En 2020, cuatro años después de su primera victoria, Trump cree tener ya los votos para vencer por segunda vez en las presidenciales y asegurarse su segundo mandato. Ante la perspectiva de que una figura degradante –los medios cultos de la prensa y la radiotelevisión lo tratan rutinariamente así– brutal, ultraderechista, supremacista blanca, sexista, misógina, racista, homofóbica y sin perspectiva de género como Trump gracias al voto popular se quede en Washington al frente del Ejecutivo por cuatro años más, se vería indecoroso, para cualquier integrante de las élites culturales o sociales, expresar en público nostalgia por tiempos menos belicosos y más ceremoniales en la entrega anual de los premios Oscar.

Lo correcto, tal como lo vocalizan las bocas muy correctas y sonoras del Establishment audiovisual, es el reclamo por la espectacularización máxima de una vibrante militancia en defensa y apología de todos los derechos humanos, todos avasallados (y, este año, ver nota adjunta, también por los animales). Acaso no sea improcedente la demanda voraz de más y más espectáculo formulada ante una Academia cuya especialidad nominal es precisamente el Espectáculo. La eficacia política de la satisfacción más cabal y hollywoodense de ese pedido que no acepta el no como respuesta, luce más dudosa, y además conviene recordar aquel mantra de Walter Benjamin, según el cual la espectacularización y estetización de la política es un rito de masas de la derecha, no de la izquierda, ni siquiera de la centroizquierda progre. Tampoco ayuda el olvidar que la academia de Hollywood, sus seis mil miembros, se parecen mucho a Trump y muy poco a las presuntas víctimas de la opresión trumpista. Es un sindicato macho (80 por ciento), blanco (94 por ciento) y provecto (el 60 por ciento cruzó la barrera de los 60 años).

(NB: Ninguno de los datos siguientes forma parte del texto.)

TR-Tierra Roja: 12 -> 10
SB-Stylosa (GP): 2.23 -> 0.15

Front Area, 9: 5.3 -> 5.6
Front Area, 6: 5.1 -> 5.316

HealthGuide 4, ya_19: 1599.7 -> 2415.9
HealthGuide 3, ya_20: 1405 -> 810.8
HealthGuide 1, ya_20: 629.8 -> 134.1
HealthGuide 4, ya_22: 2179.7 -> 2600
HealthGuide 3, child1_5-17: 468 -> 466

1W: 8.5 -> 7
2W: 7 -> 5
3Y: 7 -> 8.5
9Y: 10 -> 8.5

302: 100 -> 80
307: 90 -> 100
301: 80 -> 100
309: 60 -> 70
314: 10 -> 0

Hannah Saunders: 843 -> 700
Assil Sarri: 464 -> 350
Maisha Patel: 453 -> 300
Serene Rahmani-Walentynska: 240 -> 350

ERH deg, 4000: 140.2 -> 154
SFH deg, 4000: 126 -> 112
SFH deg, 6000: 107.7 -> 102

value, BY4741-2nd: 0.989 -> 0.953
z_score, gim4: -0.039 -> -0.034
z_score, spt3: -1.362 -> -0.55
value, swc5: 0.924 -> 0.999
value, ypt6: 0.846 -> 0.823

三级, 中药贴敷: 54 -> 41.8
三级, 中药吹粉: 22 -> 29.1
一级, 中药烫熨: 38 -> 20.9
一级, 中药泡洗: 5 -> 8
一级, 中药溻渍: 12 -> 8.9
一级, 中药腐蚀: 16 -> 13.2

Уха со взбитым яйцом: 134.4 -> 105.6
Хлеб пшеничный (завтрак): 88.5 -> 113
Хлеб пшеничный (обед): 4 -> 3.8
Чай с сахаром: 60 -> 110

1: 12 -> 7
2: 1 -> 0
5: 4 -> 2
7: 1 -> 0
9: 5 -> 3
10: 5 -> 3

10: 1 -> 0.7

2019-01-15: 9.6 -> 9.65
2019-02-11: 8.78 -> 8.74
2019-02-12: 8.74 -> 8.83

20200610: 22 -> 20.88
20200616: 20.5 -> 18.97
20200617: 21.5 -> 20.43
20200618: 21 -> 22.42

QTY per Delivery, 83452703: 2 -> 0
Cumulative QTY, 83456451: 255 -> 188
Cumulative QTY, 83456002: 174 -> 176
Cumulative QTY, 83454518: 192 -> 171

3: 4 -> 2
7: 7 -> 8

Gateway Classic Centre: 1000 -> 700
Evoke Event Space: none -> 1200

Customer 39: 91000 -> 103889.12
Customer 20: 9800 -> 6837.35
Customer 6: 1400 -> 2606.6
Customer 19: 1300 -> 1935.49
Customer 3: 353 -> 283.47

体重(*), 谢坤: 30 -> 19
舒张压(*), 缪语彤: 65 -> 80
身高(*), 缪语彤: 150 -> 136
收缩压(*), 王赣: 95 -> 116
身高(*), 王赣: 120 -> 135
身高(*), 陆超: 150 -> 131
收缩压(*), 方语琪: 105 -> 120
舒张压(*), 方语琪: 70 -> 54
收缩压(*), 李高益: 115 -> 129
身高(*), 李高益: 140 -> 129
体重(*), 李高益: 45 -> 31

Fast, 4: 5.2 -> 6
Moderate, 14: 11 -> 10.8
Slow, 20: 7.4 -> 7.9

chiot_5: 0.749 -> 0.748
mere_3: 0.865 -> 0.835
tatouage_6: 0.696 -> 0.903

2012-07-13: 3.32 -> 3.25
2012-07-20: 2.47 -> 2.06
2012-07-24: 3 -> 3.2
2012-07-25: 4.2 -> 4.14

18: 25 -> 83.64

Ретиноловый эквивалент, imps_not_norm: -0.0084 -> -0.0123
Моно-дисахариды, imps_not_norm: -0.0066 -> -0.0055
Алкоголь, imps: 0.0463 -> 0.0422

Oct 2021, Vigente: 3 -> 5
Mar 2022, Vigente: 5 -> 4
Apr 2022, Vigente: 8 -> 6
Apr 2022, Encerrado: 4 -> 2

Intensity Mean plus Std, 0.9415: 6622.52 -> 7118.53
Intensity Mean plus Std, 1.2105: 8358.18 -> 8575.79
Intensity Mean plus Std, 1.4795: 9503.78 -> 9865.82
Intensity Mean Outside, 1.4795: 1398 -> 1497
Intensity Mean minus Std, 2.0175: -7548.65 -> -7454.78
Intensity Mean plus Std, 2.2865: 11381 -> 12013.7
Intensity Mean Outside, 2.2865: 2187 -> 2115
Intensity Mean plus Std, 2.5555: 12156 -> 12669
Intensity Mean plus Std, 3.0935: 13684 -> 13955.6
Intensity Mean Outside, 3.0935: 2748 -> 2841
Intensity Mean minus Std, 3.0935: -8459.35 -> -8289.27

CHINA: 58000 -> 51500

En un país sin aristocracia de sangre como Estados Unidos, a estos académicos rumbo a la tercera edad les toca actuar, disfrazarse si no travestirse –después de todo son eximios también en interpretar, actuar, fingir– y desempeñar, a pedido de su público y de las abanderadas y portaestandartes de la oposición demócrata, un viejo papel de «actriz de carácter» –un rol que provee comic relief, alivio cómico nacional–, el de «duquesa roja», aquellas grandes damas de la nobleza que optaban por ser cantantes primas donnas chic de la aurora escarlata de la revolución, al menos, de las costumbres.

La aristocracia siempre tiene sus poéticas, políticas y retóricas del gesto, del ademán veleidoso. Y en esta premiación 2020, la primera sin presentador anfitrión –por temor a que hiciera chistes, y toda broma, se sabe, es trumpista–, una veleidad –otra más– de la que que lxs académicxs hicieron gala en la gran Gala fue premiar el film de lxs Obama. American Factory ganó en el rubro de largometraje documental. El film –una rigurosa, compasiva, complaciente fantasía clasemediera sobre la clase obrera que va al paraíso de los creyentes a menos que el peligro amarillo les arrebate los tickets de ingreso o la mafia china les robe las moneditas que atesoraban para pre-adquirirlos online– transcurre en Ohio, uno de los swing States, esos estados que pueden cambiar su voto de demócrata a republicano, o al revés, y cuyo voto los demócratas, esta vez sí, quieren asegurarse en octubre.

En la decisión fabulada de este premio no falta la moraleja. Previsible, pero no sabemos si fue anticipada. Y es lo que los filósofos describen como «contra-intuitivo», en contra del apresurado sentido común, pero corregible sin embargo con la más breve y sobria de las reflexiones. Y así se vuelve evidente: cuán ajustadamente funcionales a Trump acaban por resultar quienes en Hollywood, en la Academia, en el festejo de la entrega de los Oscar despotrican a gusto y complotan y propician su caída fatal y su derrota definitiva.

Al ver a la Academia premiar con picardía a un ex presidente demócrata y a su señora, el 45 presidente de los Estados Unidos puede felicitarse de que el partido opositor, que todavía está decidiendo cuál será su candidato presidencial en unas primarias agrias y gritonas, busque los votos que le faltan donde ya los tiene. Y a la expectativa de generar rédito electoral con un Óscar –politización: misión cumplida– pudo decir o tuitear rápido, «Vean cómo esos exhibicionistas de la congoja por el dolor ajeno, esos “documentalistas” demócratas financiados por esa pareja de inútiles vistosos como el charol o el azabache, el negro Barack y la negra Michelle, tal para cual, se regodean en una falsificación, romántica y sartorialmente cortada a su medida, de la situación del proletariado industrial, al que yo conozco mejor que nadie y que me conoce a mí mejor que a nadie, porque a mí, más grande que la vida, en la pleamar de cada noche mis ratings de tevé me desembarcaban suave en sus pantallas domésticas».

El favor a Trump, la ayudita de sus amigos hollywoodenses, estuvo en qué premiaron. Pero también en qué evitaron premiar. La Academia no premió un gran documental sobre la democracia en Brasil, un film que el presidente Bolsonaro, aliado estratégico, admirador actoral y karaoke de Trump, les rogó –es más, les ordenó– que no distinguieran ni mucho menos premiaran. Un film, La democracia en peligro, en el cual se documenta un impeachment que sí tuvo éxito, y acabó con la presidencia de Dilma Rousseff. Trump parece más allá del (mal) juicio político de sus adversarios.